Hello,
We recently faced an intermittent issue in our deployment and I’d like to better understand the potential root causes.
Setup:
-
1 VM running OpenVidu Server
-
2 VMs running Media Node Controller
-
Openvidu v2 Pro (2.31.0)
-
Everything had been working normally before the incident
Problem observed:
-
Suddenly, one Media Node started rejecting every session created on it, while the other node was still fine.
-
OpenVidu Server wasn’t able to connect to that Media Node, which eventually crashed.
-
The next day, without any intervention or configuration change, the failing node started working again.

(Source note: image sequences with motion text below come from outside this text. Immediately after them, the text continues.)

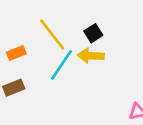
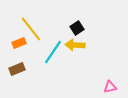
yellow line: (52, 34) -> (31, 29), moved

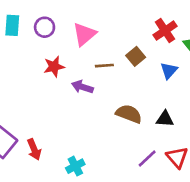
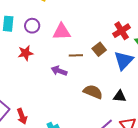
pink triangle: (84, 34) -> (62, 32), turned 36
red star: (54, 67) -> (26, 53), moved
blue triangle: (169, 71) -> (124, 60), size x1.5

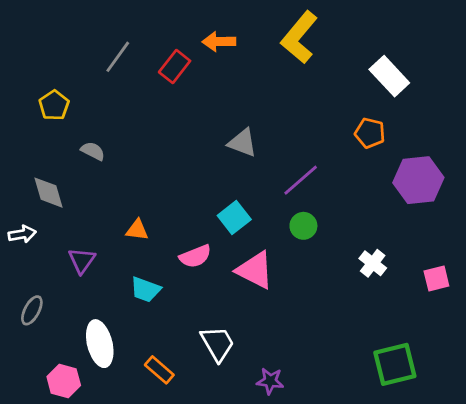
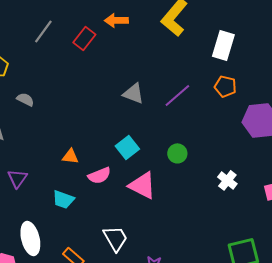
white rectangle: (389, 76) -> (223, 45), moved, turned 60
purple line: (301, 180) -> (177, 95), moved
orange triangle: (137, 230) -> (70, 156), moved

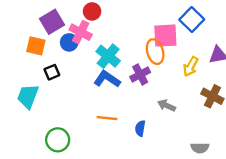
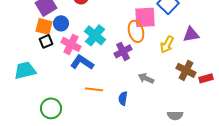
pink cross: (81, 32) -> (71, 44), moved
orange square: (36, 46) -> (44, 26), moved
black square: (52, 72) -> (46, 41), moved
blue L-shape: (107, 79) -> (82, 62), moved
cyan trapezoid: (28, 96) -> (25, 70), turned 55

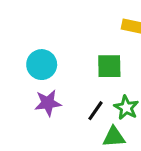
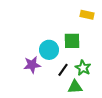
cyan circle: (42, 65) -> (49, 50), moved

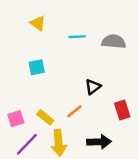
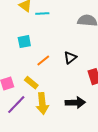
cyan line: (77, 37) -> (42, 14), moved
orange line: (75, 111) -> (43, 61), moved

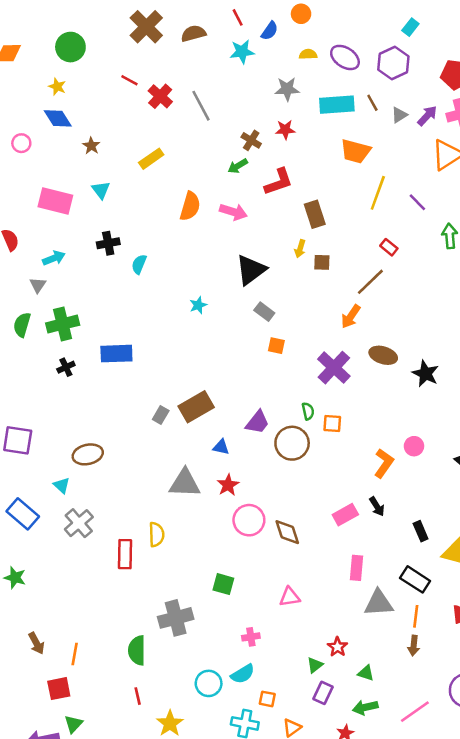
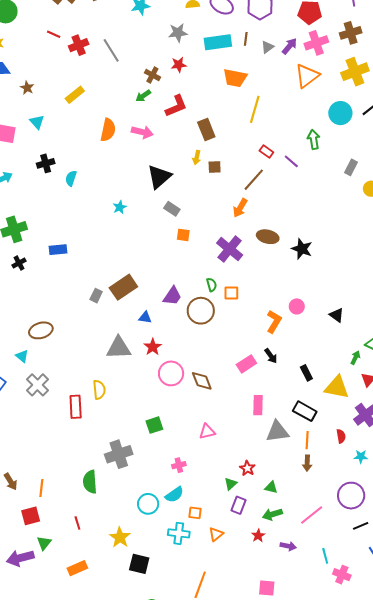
red cross: (160, 96) -> (79, 45), turned 30
brown line: (372, 103) -> (246, 39), turned 40
purple line: (417, 202) -> (291, 161), moved
blue rectangle: (116, 354) -> (58, 250), size x0.7
green square: (223, 584) -> (154, 425), turned -30
red line: (138, 696) -> (77, 523), moved

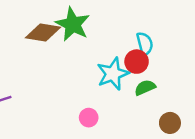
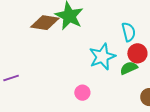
red circle: (137, 62) -> (137, 53), moved

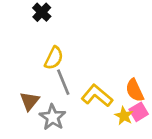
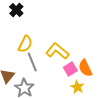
yellow L-shape: (97, 96) -> (57, 51), moved
pink square: (139, 112) -> (70, 69), moved

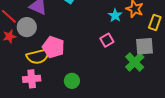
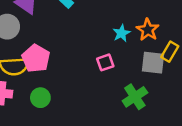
gray square: (145, 46) -> (153, 63), moved
green circle: (72, 81) -> (40, 98), moved

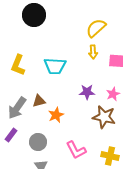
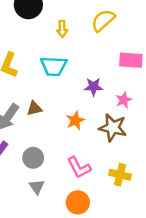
yellow arrow: (93, 52) -> (62, 29), moved
purple star: (87, 92) -> (93, 87), moved
orange star: (56, 115) -> (75, 120), moved

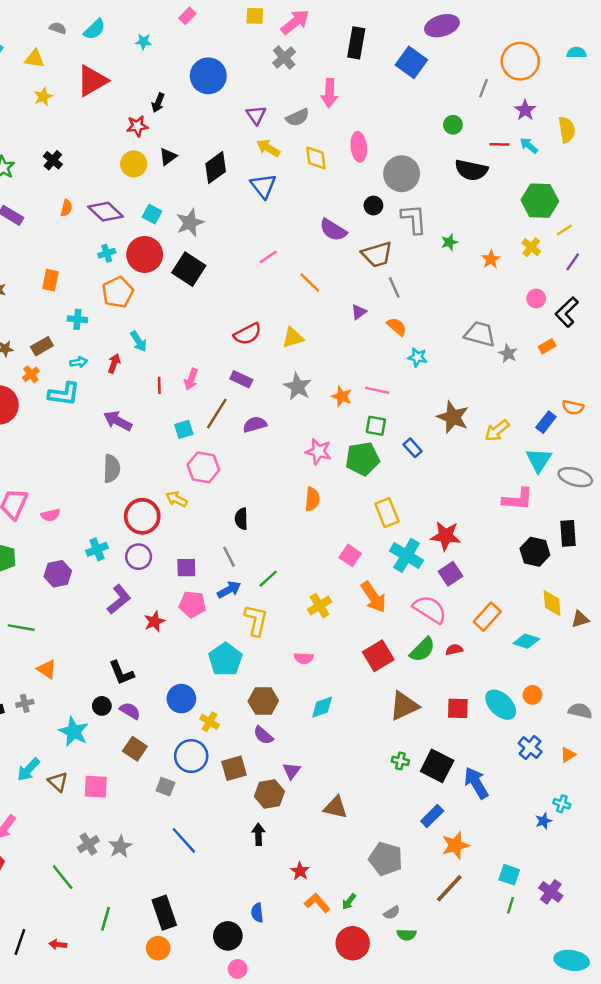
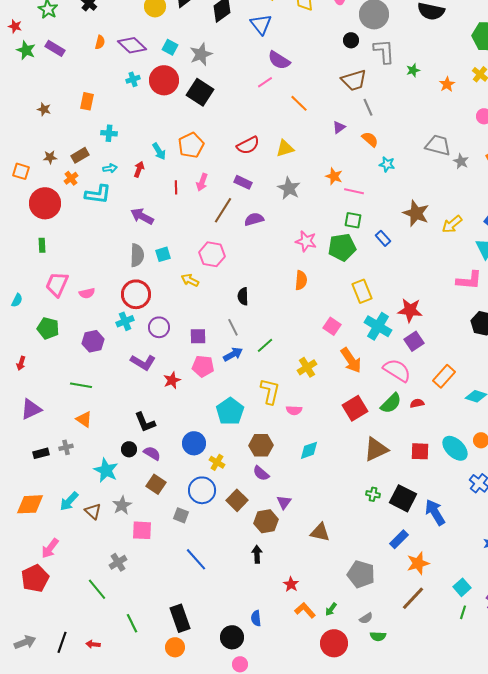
purple semicircle: (333, 230) -> (279, 60), moved
orange pentagon: (118, 292) -> (191, 145), moved
orange star: (342, 396) -> (334, 176), moved
cyan square: (184, 429) -> (163, 254), moved
red circle: (142, 516) -> (136, 294), moved
purple L-shape: (119, 599) -> (143, 362), turned 70
yellow L-shape: (256, 620) -> (270, 391), moved
green line: (21, 628) -> (81, 385), moved
brown square: (234, 768) -> (237, 500), turned -30
pink square: (96, 787) -> (142, 530), moved
gray star: (120, 847) -> (122, 505), moved
cyan square: (509, 875) -> (462, 587), turned 30
green line: (106, 919) -> (132, 623), turned -42

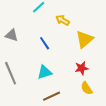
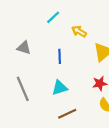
blue line: (45, 43) -> (60, 56), turned 32

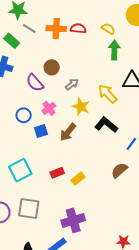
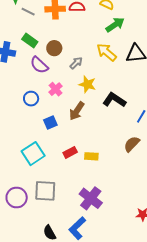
green rectangle: (12, 41) -> (30, 41), moved
green arrow: (114, 50) -> (115, 25), turned 60
yellow arrow: (108, 94) -> (107, 52), moved
blue square: (41, 131) -> (50, 122), moved
yellow rectangle: (78, 179) -> (91, 156), turned 48
purple cross: (73, 220) -> (91, 198), turned -30

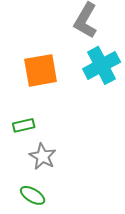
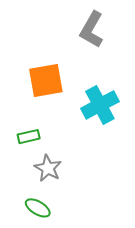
cyan cross: (102, 65) -> (100, 105), moved

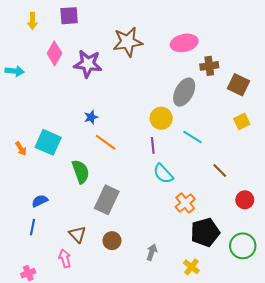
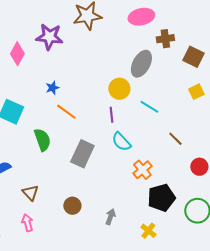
pink diamond: (54, 53) -> (17, 54), moved
gray rectangle: (107, 200) -> (82, 154), moved
brown triangle: (77, 234) -> (30, 193), moved

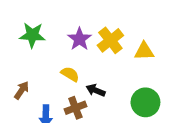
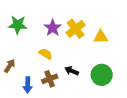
black arrow: (96, 90) -> (72, 71), moved

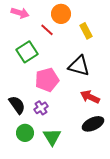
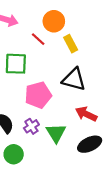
yellow rectangle: (86, 31) -> (71, 44), moved
green square: (27, 52) -> (16, 64), turned 35
green triangle: (52, 137) -> (56, 133), moved

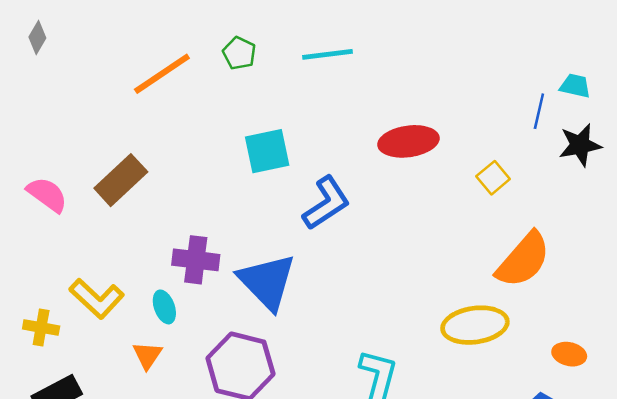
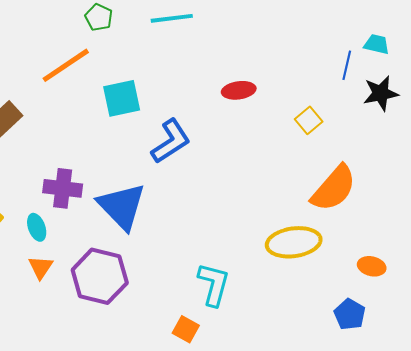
orange line: (162, 74) -> (66, 65), moved
red ellipse: (408, 141) -> (239, 90), size x0.7
orange triangle: (147, 355) -> (41, 267), moved

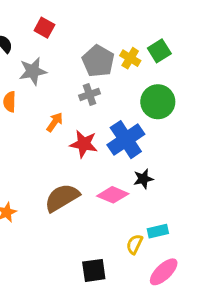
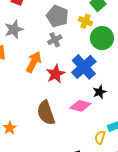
yellow cross: (130, 58) -> (85, 21), moved
orange arrow: (55, 122) -> (34, 62), size x1.5
red star: (84, 144) -> (56, 74), turned -30
brown semicircle: (62, 198) -> (46, 113), turned -70

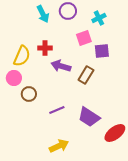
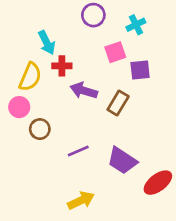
cyan arrow: (43, 14) -> (47, 43), moved

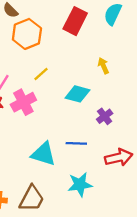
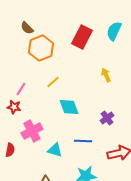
cyan diamond: (78, 94) -> (69, 107), moved, turned 55
pink cross: (23, 102) -> (32, 131), moved
cyan triangle: (43, 154) -> (55, 150), size x0.7

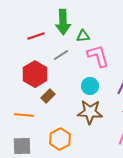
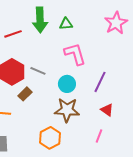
green triangle: (83, 36) -> (66, 24), moved
gray line: (61, 55) -> (38, 71), moved, turned 56
orange hexagon: (60, 139) -> (50, 138), moved

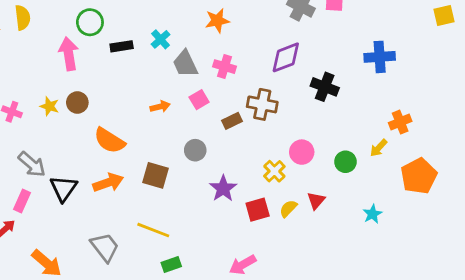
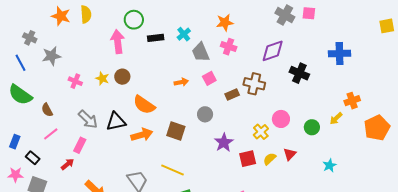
pink cross: (225, 67) -> (229, 47), moved
orange pentagon: (419, 176) -> (377, 128), moved
black triangle: (64, 188) -> (116, 122), moved, turned 40

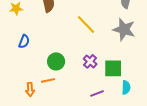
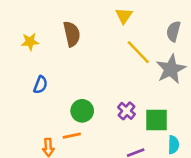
yellow line: (86, 24) -> (138, 52), moved
gray star: (124, 29) -> (171, 69), turned 30

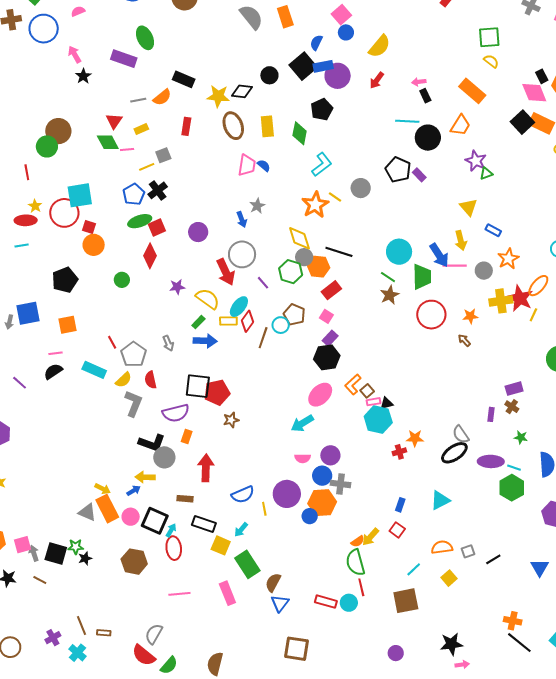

Troubleshooting already done:
-
Removed the failing node from the Media Node list and created a new VM for workload continuity.
-
Left the problematic VM untouched to investigate root cause.
-
Checked ELK logs → nothing alarming.
-
Checked CPU usage → high during the disconnection, but seems more like a consequence (loop between OpenVidu Server and the unreachable node) rather than the root cause.
-
Verified network connectivity → look normal.
-
Verified disk usage → look good (Media Node auto-cleaning log files).
My questions:
-
What could cause a disconnection between OpenVidu Server and a Media Node, that later resolves without any action?
-
What could be potential root causes for a Media Node to suddenly start rejecting sessions and then recover on its own?
-
Are there additional logs or metrics (besides ELK, CPU, disk, network) that you recommend monitoring to detect or explain these transient failures?
Thanks a lot in advance for your help and insights! If you need any details, let me know!